Watering the Garden
Each year, it has been challenging to get water to all parts of our 1/4-acre garden. We have water rights along our ditch, which means we get all the water in the ditch for 1 day every ~2 weeks. While we can do a little flood irrigation, we can’t simply throw the ditch gate wide and hope for the best. That would flood out our garden and erode the little pasture we do have. Top soil is thin and precious in this part of the world.
So this year we are trying something different. First, we tried a shower-wand attached to a long garden hose. But this was a manual watering, as in one of us had to stand out there and walk around watering. For 2-3 hours. Twice a day, if we truly cared. Well, after the muscles of my upper back locked up fiercely one afternoon, M3 decided we needed something else.

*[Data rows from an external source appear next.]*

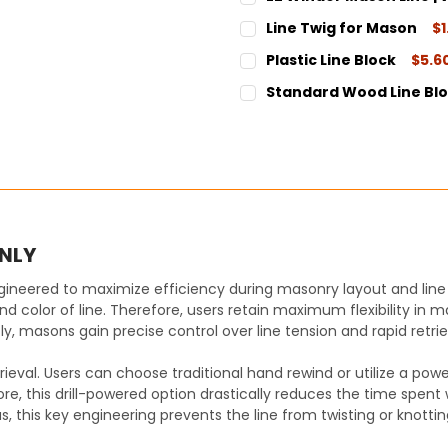
STOCK:
DECREASE QUANTITY:
INCREASE QUANT
CURRENT
QUANTITY:
Line Twig for Mason
$1
STOCK:
DECREASE QUANTITY:
INCREASE QUANT
CURRENT
QUANTITY:
Plastic Line Block
$5.6
STOCK:
DECREASE QUANTITY:
INCREASE QUANT
CURRENT
QUANTITY:
Standard Wood Line Bl
STOCK:
DECREASE QUANTITY:
INCREASE QUANT
CURRENT
QUANTITY:
STOCK:
DECREASE QUANTITY:
INCREASE QUANT
ONLY
ineered to maximize efficiency during masonry layout and line 
and color of line. Therefore, users retain maximum flexibility in
masons gain precise control over line tension and rapid retriev
val. Users can choose traditional hand rewind or utilize a power dr
re, this drill-powered option drastically reduces the time spent w
us, this key engineering prevents the line from twisting or knotti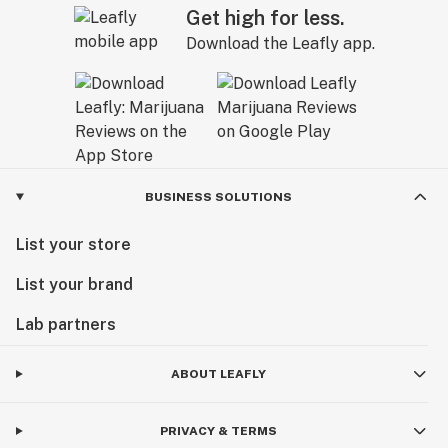
Get high for less.
Download the Leafly app.
BUSINESS SOLUTIONS
List your store
List your brand
Lab partners
ABOUT LEAFLY
PRIVACY & TERMS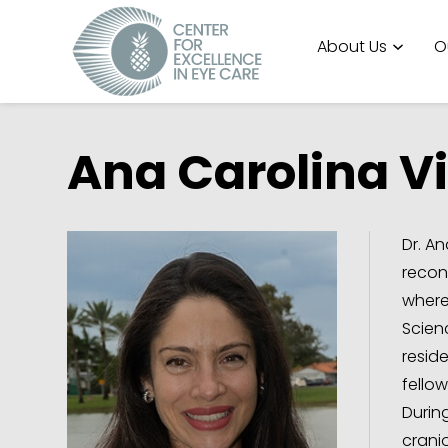
About Us
O
Ana Carolina Vi
Dr. An
recon
where
Scien
resid
fellow
Durin
crani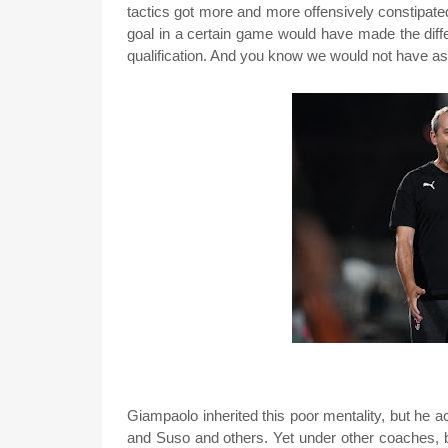
tactics got more and more offensively constipate
goal in a certain game would have made the di
qualification. And you know we would not have as
Giampaolo inherited this poor mentality, but he 
and Suso and others. Yet under other coaches, b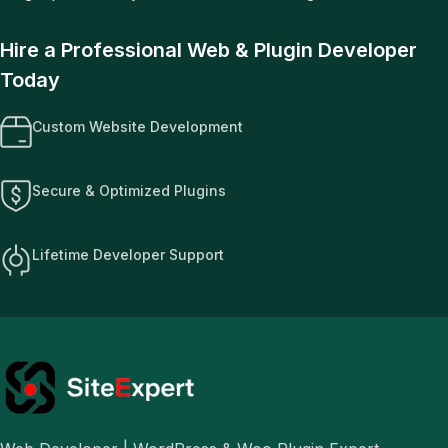
Hire a Professional Web & Plugin Developer
Today
Custom Website Development
Secure & Optimized Plugins
Lifetime Developer Support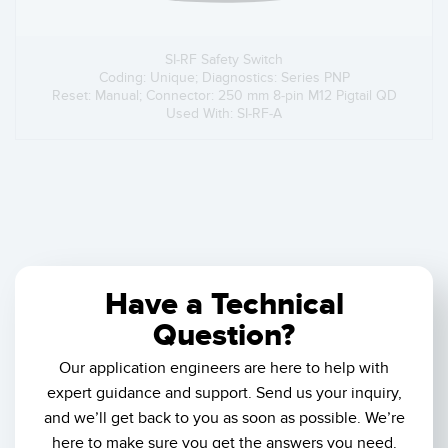
SI-RF Safety Switch
Coding: Unique; Diagnostics: Series PNP
Reset: Manual; Connector: 250 mm 8-pin M12 Pigtail QD
Used With: SI-RF-A
Have a Technical
Question?
Our application engineers are here to help with
expert guidance and support. Send us your inquiry,
and we’ll get back to you as soon as possible. We’re
here to make sure you get the answers you need.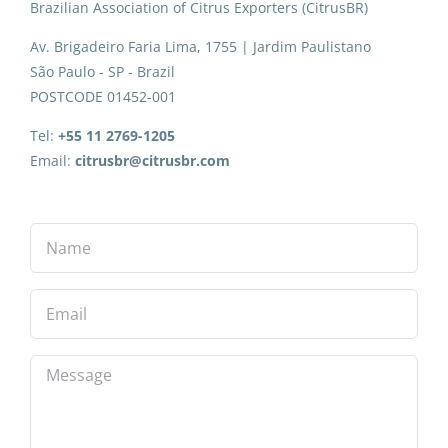
Brazilian Association of Citrus Exporters (CitrusBR)
Av. Brigadeiro Faria Lima, 1755 | Jardim Paulistano
São Paulo - SP - Brazil
POSTCODE 01452-001
Tel:
+55 11 2769-1205
Email:
citrusbr@citrusbr.com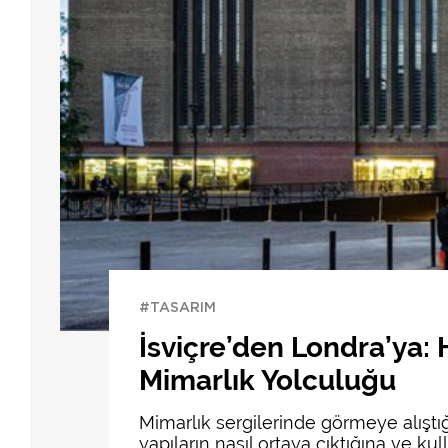
#TASARIM
İsviçre’den Londra’ya:
Mimarlık Yolculuğu
Mimarlık sergilerinde görmeye alışt
yapıların nasıl ortaya çıktığına ve k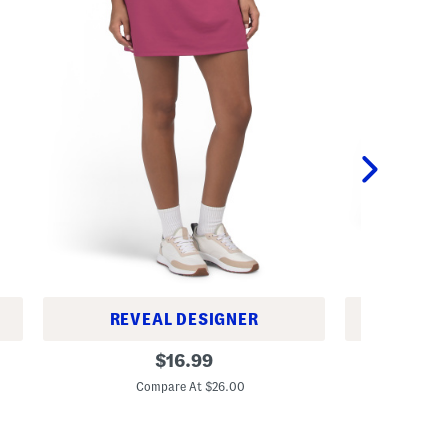
REVEAL DESIGNER
REV
A
A
original
$
16.99
-
c
price:
l
t
Compare At $26.00
C
i
i
n
v
e
e
S
A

We purchased two small pumps and have placed them in buckets that have significant holes in the bottom. This whole configuration is then placed in the ditch. The holey buckets keep most of the sand and other debris from the pumps (letting the pumps last longer) and the pumps pump water to our sprinklers. We messed around with a variety and finally found 2 that we like. The typical sprinkler heads that we tried first had fine holes and the sand from the ditch water was clogging them easily.
But these guys are the bomb. They have wide holes, so they don’t clog. One type, we call it the Wobbler, spreads large drops in a circular pattern. It is best on the pasture, as it does tend to miss spots up close and also the large drops can damage newly emerging plants. The second type, we call the Spinner, provides lighter drops. Additionally, the higher the pressure, the more mist-like those drops are. Each of these are put on 3-foot risers in the garden to give the best coverage. On non-ditch days (the majority of the time) we have it set up to run off the faucet (not our first choice, but necessary).
I love these little guys. They are a time saver, give better water coverage than I can manually, are easily supplemented with a ditch-water soak, and save my back to be abused by other farm chores.